- Required work: Can you rewrite the lines below with "カートに入れる" replaced by "購入する" everywhere it appears, keeping everything else the same and omitting the pictures?

==== Data records ====

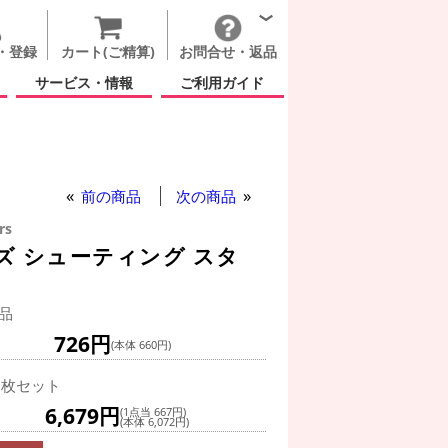
・登録
カート(ご精算)
お問合せ・返品
サービス・情報
ご利用ガイド
前の商品
次の商品
rs
ズ シューティング スタ
品
726円
(本体 660円)
0枚セット
6,679円
(1点当 667円)
(本体 6,072円)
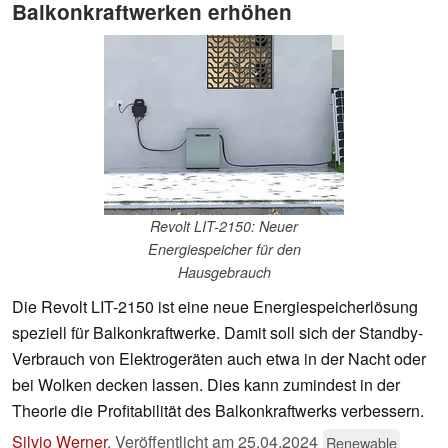
Balkonkraftwerken erhöhen
Revolt LIT-2150: Neuer
Energiespeicher für den
Hausgebrauch
Die Revolt LIT-2150 ist eine neue Energiespeicherlösung
speziell für Balkonkraftwerke. Damit soll sich der Standby-
Verbrauch von Elektrogeräten auch etwa in der Nacht oder
bei Wolken decken lassen. Dies kann zumindest in der
Theorie die Profitabilität des Balkonkraftwerks verbessern.
Silvio Werner
,
Veröffentlicht am
25.04.2024
Renewable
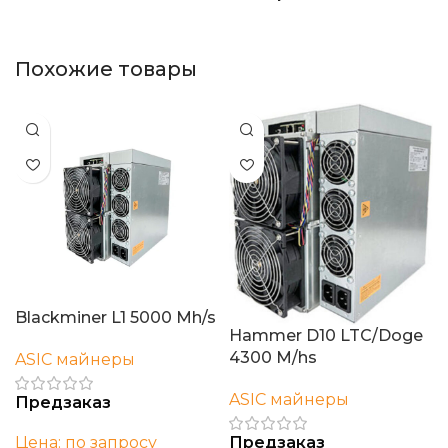
Похожие товары
Blackminer L1 5000 Mh/s
Hammer D10 LTC/Doge
4300 M/hs
ASIC майнеры
ASIC майнеры
Предзаказ
Цена: по запросу
Предзаказ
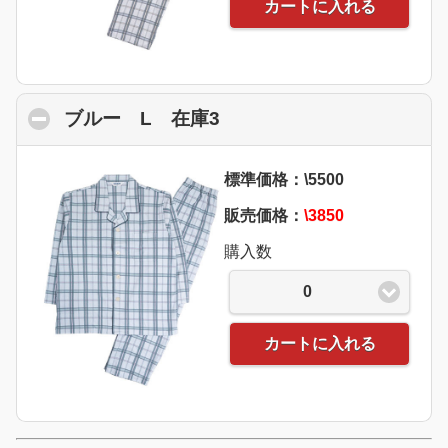
カートに入れる
ブルー L 在庫3
click to collapse content
標準価格：\5500
販売価格：
\3850
購入数
0
カートに入れる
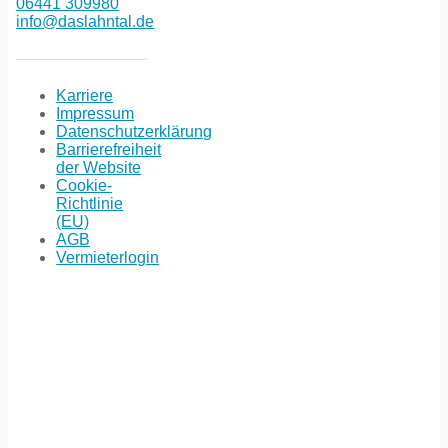
06441 309980
info@daslahntal.de
Karriere
Impressum
Datenschutzerklärung
Barrierefreiheit
der Website
Cookie-
Richtlinie
(EU)
AGB
Vermieterlogin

====

- Reply:
・登録
カート(ご精算)
お問合せ・返品
サービス・情報
ご利用ガイド
前の商品
次の商品
rs
ズ シューティング スタ
品
726円
(本体 660円)
0枚セット
6,679円
(1点当 667円)
(本体 6,072円)
Balkonkraftwerken erhöhen
Revolt LIT-2150: Neuer
Energiespeicher für den
Hausgebrauch
Die Revolt LIT-2150 ist eine neue Energiespeicherlösung
speziell für Balkonkraftwerke. Damit soll sich der Standby-
Verbrauch von Elektrogeräten auch etwa in der Nacht oder
bei Wolken decken lassen. Dies kann zumindest in der
Theorie die Profitabilität des Balkonkraftwerks verbessern.
Silvio Werner
,
Veröffentlicht am
25.04.2024
Renewable
Похожие товары
Blackminer L1 5000 Mh/s
Hammer D10 LTC/Doge
4300 M/hs
ASIC майнеры
ASIC майнеры
Предзаказ
Цена: по запросу
Предзаказ
購入する
ブルー L 在庫3
click to collapse content
標準価格：\5500
販売価格：
\3850
購入数
0
購入する
06441 309980
info@daslahntal.de
Karriere
Impressum
Datenschutzerklärung
Barrierefreiheit
der Website
Cookie-
Richtlinie
(EU)
AGB
Vermieterlogin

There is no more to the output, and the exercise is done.